The Bateleur eagle is a ubiquitous traveler above African skies. Its name is French for street performer, referring to how its wings bob and glide like a tight-rope walker as it stalks its prey. Like their animal namesake, Cape Town experimental collective enjoy the high places. Their newly released “first and final” full length self-titled album was both recorded in “mountainous hideouts’ and was initially made available via an installation placed on Table Mountain! Dubbed ‘The Nest’, it allowed intrepid fans to download the album for free by following directions to a USB port buried into a rock on one of the mountain’s lookouts. It included the unusual instructions of reminding potential listeners to not overstep the ledge.
Unfortunately, the project was mysteriously vandalized, but the full release is now available for less physically adventurous listeners. Titles like ‘Mendota Sky’, ‘Blossom/Unfold’ and ‘Seaverb’ hint at the pleasantly elegiac sensation created throughout. The group’s six members function work as a pocket orchestra, bridging post-rock, math sharpness and jazz together. The eight compositions cast their spell like watching a warm summer sunset hazily settling in over a mountain.

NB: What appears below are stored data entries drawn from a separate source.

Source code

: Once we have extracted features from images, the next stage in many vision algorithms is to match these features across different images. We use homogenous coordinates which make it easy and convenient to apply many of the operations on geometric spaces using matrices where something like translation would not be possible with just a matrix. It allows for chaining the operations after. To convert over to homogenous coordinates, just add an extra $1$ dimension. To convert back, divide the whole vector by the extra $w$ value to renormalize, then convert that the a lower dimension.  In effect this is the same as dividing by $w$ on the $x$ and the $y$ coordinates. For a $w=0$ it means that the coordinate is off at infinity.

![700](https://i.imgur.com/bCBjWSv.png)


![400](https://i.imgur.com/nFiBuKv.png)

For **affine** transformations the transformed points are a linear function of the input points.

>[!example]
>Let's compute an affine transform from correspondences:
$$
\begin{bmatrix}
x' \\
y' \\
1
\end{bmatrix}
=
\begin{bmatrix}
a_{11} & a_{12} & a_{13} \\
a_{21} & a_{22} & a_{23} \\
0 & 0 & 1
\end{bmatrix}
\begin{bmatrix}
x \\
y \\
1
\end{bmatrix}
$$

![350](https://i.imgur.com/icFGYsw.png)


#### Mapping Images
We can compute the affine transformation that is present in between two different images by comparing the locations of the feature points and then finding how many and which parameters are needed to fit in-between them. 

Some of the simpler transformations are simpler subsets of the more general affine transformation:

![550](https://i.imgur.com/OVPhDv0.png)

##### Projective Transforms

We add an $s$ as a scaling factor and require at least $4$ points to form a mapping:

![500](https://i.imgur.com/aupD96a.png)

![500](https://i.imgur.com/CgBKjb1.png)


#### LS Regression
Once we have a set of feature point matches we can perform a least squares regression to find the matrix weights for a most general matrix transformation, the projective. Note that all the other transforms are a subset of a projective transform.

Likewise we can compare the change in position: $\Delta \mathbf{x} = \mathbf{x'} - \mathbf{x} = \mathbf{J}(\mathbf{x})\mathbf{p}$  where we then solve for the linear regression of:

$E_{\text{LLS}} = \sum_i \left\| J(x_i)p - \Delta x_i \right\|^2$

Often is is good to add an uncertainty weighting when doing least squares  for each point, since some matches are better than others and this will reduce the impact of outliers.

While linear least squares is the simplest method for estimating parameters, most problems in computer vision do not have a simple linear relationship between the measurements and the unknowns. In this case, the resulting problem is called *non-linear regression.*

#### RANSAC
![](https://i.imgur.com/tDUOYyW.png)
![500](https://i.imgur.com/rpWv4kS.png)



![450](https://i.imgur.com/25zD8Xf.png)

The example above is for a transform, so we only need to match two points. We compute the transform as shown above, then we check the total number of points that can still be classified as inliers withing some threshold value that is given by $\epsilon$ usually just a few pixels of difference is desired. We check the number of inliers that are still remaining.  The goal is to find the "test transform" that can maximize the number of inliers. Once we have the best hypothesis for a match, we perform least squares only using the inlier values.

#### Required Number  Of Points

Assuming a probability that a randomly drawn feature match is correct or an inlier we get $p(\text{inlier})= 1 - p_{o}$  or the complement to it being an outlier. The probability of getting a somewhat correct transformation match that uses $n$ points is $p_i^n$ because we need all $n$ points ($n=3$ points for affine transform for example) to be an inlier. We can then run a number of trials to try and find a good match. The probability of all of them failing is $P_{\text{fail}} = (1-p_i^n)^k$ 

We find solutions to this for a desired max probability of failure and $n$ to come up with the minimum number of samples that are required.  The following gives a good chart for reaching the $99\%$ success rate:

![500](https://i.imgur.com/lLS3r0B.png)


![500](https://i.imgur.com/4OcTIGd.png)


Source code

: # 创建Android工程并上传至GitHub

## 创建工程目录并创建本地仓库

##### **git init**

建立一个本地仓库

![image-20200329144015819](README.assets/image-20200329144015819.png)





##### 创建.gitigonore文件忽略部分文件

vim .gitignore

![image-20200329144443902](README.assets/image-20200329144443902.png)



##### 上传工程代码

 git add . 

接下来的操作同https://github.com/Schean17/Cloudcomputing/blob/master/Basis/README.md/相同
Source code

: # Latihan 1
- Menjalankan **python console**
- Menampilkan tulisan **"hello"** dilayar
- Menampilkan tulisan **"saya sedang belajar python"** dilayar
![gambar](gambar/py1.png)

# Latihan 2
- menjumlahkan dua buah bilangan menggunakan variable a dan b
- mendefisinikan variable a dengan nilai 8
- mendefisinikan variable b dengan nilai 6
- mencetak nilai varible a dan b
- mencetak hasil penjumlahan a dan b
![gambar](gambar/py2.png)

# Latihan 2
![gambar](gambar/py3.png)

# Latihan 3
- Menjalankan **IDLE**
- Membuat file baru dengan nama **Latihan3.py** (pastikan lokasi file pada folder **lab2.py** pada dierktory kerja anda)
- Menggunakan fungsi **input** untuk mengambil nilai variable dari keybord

Promoted as their final album, the release and its promotion bring things full circle for the band. Their debut 2010 EP was called Mountain, establishing their naturally focused and experimental project. They subsequently dropped Cargo Cults, which included the addictive ‘I’m Further Away Than I Usually Am’. This was paralleled with a remix EP, with artists like Christian Tiger School reinterpreting their songs. The latest album is the product of three years of recording, and honing their stagecraft on tours around Southern Africa. It’s also accompanied by a short film for ‘Mendota Sky’, a work which suggests at darker themes in their work . But for the most part, Bateleur has built up a sonic collage to get happily lost in.